To back up his thesis, he tracked Okta’s share price and found that the identity platform’s share price is back to where it was in early 2019.

“It is also about three times bigger,” writes Alex. “But today it is worth less than it was then. Chew on it.

3 things to remember when diversifying your startup cap table

High Angle View Of Multi Colored Toys On White Background

Image credits: red (Opens in a new window) / Getty Images

Just as a sales team builds and refines their own funnel, early stage founders in fundraising mode can create an investor funnel that will help sustain their business for years to come.

Oriana Papin-Zoghbi, CEO and co-founder of women’s health startup AOA Dx, shared her investor analysis with TC +:

  • 35% private investors.
  • 34% women (female investors or funds).
  • 26% venture capitalists.
  • 23% family and friends.
  • 18% international investors.
  • 15% groups of angels.

“When building an investor funnel, expressing what you want is key to finding the right investors,” says Papin-Zoghbi.

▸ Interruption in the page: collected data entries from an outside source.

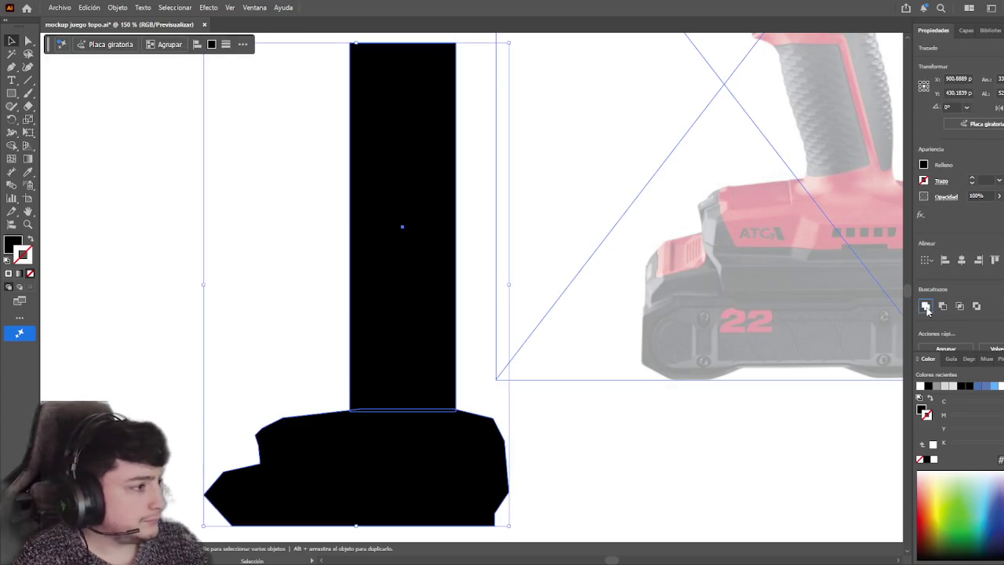
{"action": "key", "text": "ctrl+minus"}
{"action": "key", "text": "ctrl+minus"}
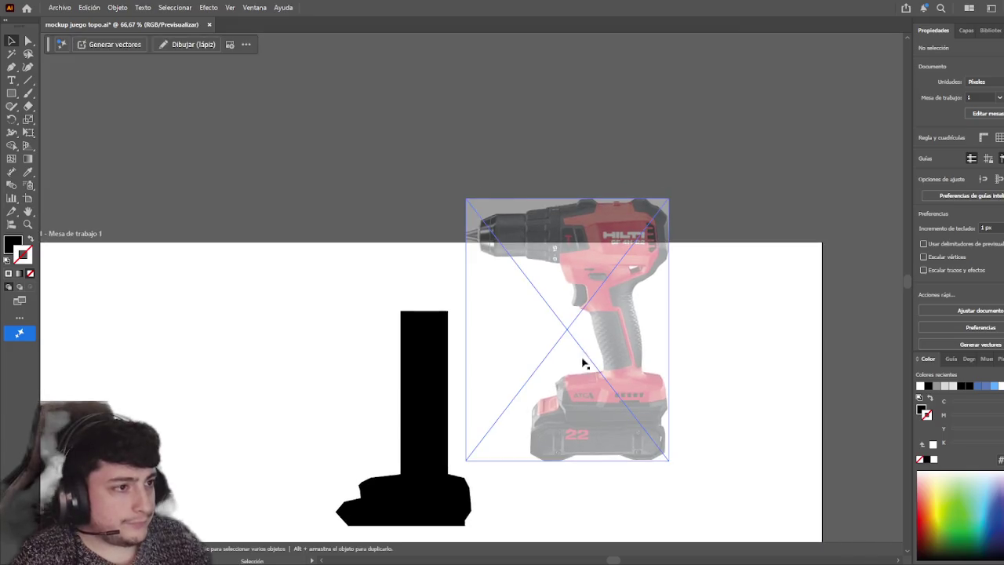
- Move the drill reference photo higher, up and away from the black silhouette
{"action": "left_click_drag", "start_coordinate": [596, 353], "coordinate": [589, 265]}
{"action": "mouse_move", "coordinate": [385, 291]}
{"action": "left_mouse_down"}
{"action": "mouse_move", "coordinate": [329, 262]}
{"action": "mouse_move", "coordinate": [348, 258]}
{"action": "left_mouse_up"}
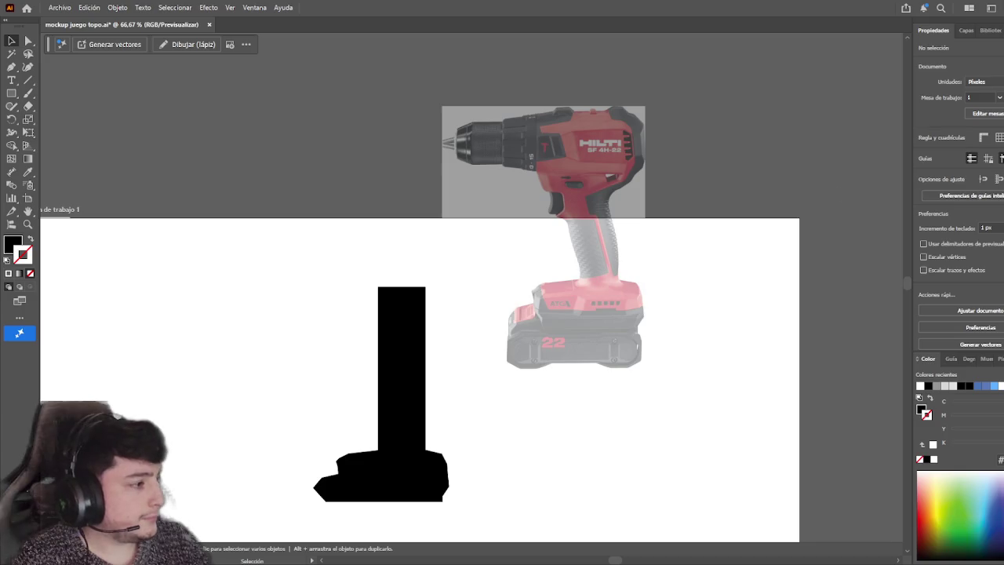
{"action": "scroll", "coordinate": [742, 141], "scroll_direction": "left", "scroll_amount": 2}
{"action": "mouse_move", "coordinate": [642, 179]}
{"action": "left_mouse_down"}
{"action": "mouse_move", "coordinate": [682, 136]}
{"action": "mouse_move", "coordinate": [651, 121]}
{"action": "mouse_move", "coordinate": [661, 146]}
{"action": "left_mouse_up"}
{"action": "left_click", "coordinate": [623, 363]}
{"action": "scroll", "coordinate": [599, 360], "scroll_direction": "left", "scroll_amount": 2}
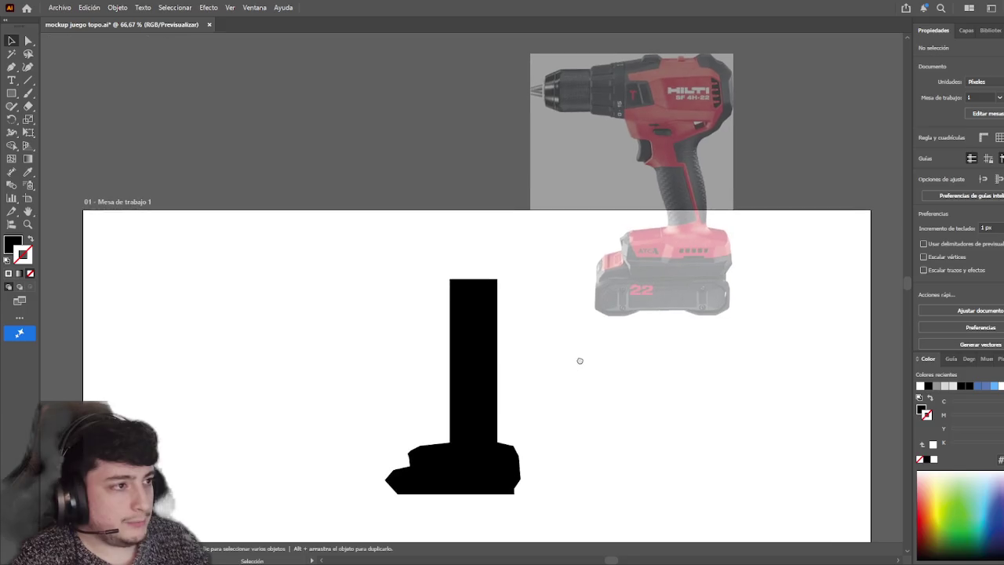
- Drag the black bar's top anchors down to shorten the stem, shifting its top slightly left
{"action": "left_click", "coordinate": [29, 40]}
{"action": "left_click_drag", "start_coordinate": [384, 246], "coordinate": [504, 283]}
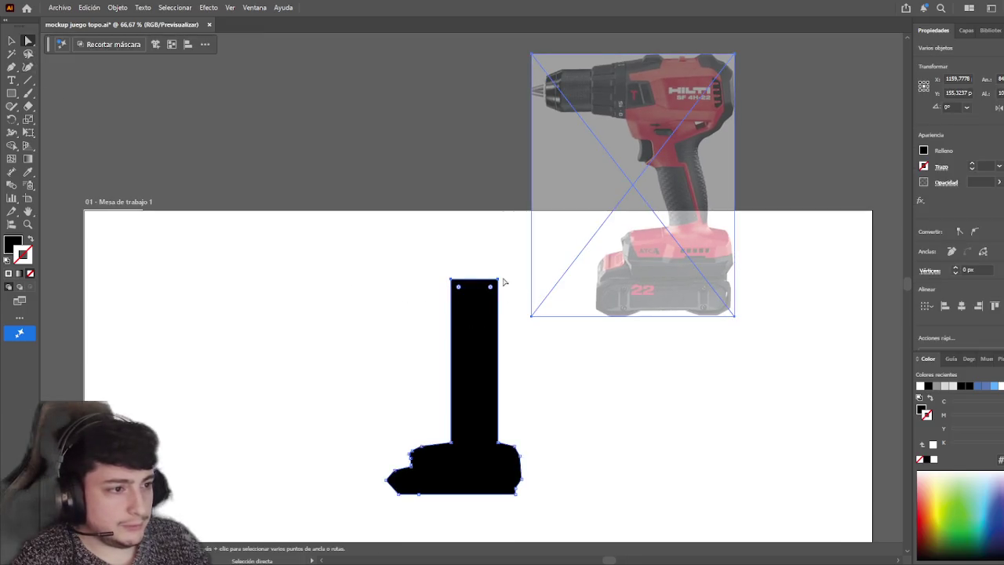
{"action": "left_click", "coordinate": [500, 247]}
{"action": "left_click", "coordinate": [497, 279]}
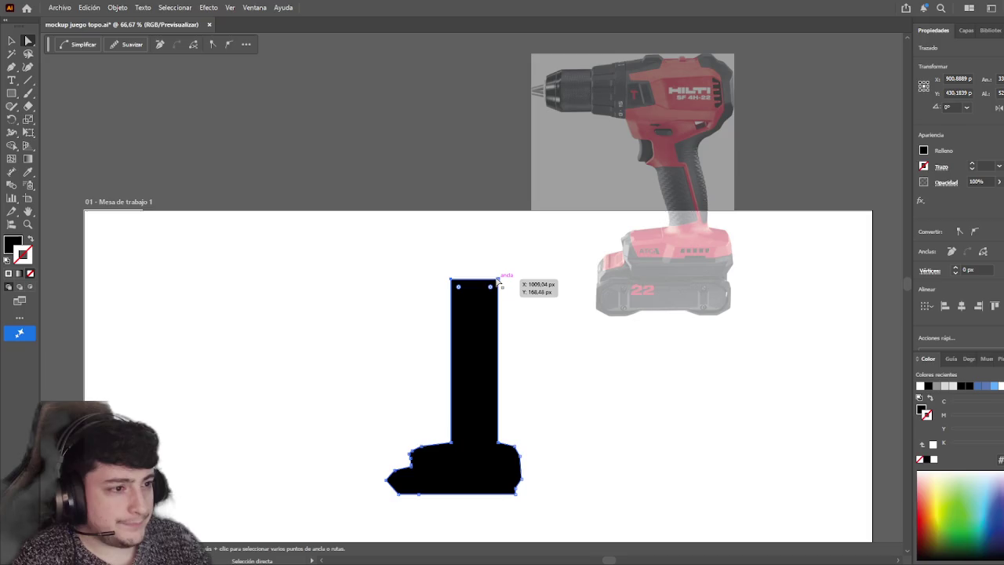
{"action": "mouse_move", "coordinate": [498, 280]}
{"action": "left_mouse_down"}
{"action": "mouse_move", "coordinate": [497, 342]}
{"action": "mouse_move", "coordinate": [488, 343]}
{"action": "left_mouse_up"}
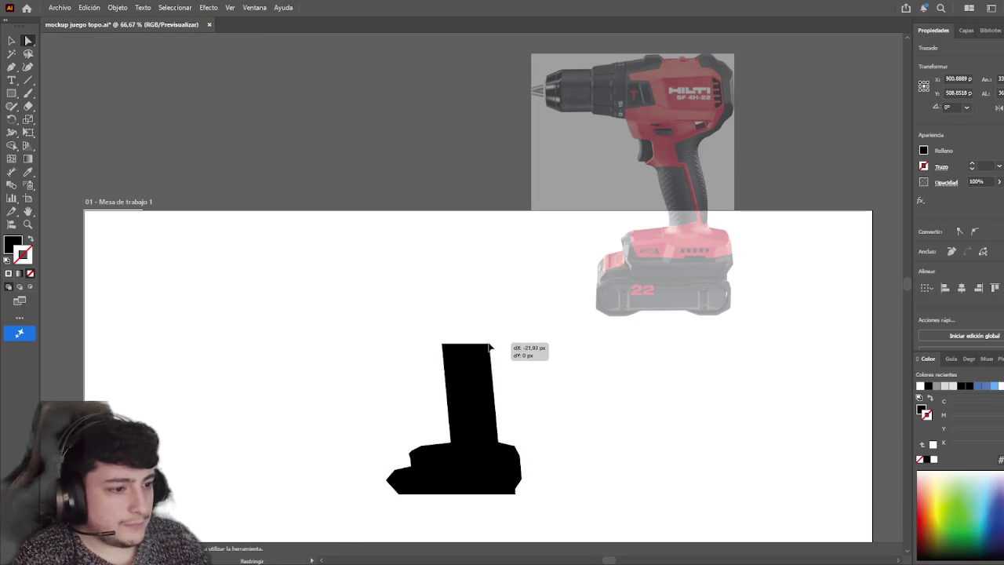
{"action": "left_click", "coordinate": [441, 309]}
{"action": "scroll", "coordinate": [400, 404], "scroll_direction": "left", "scroll_amount": 1}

“Finding the right investors is like finding the right team members – you have to be ahead of your expectations and tackle what you want them to bring to the table.”

Pitch Deck Teardown: BoxedUp’s $ 2.3 million seed round suit deck

Image credits: Boxed (Opens in a new window)

When video production equipment rental company BoxedUp was launched, it initially focused on serving corporate customers who hosted events and conferences.

And then, it took place: Earlier this year, BoxedUp raised a $ 2.3 million seed round to expand its rental marketplace where people can rent high-end equipment directly to creators.

“We found a $ 10 billion opportunity where owner-operators rent things through Instagram and rental shops are still using very old websites,” said CEO and founder Donald Boone.

“Instead of spending $ 30,000 to buy a camera to rent one at a time, we could instead create the platform to connect the people who have that $ 30,000 camera,” he told TechCrunch in March.

To help other founders replicate his success with the BoxedUp seed round, he shared the 22-slide unreacted deck with TechCrunch +.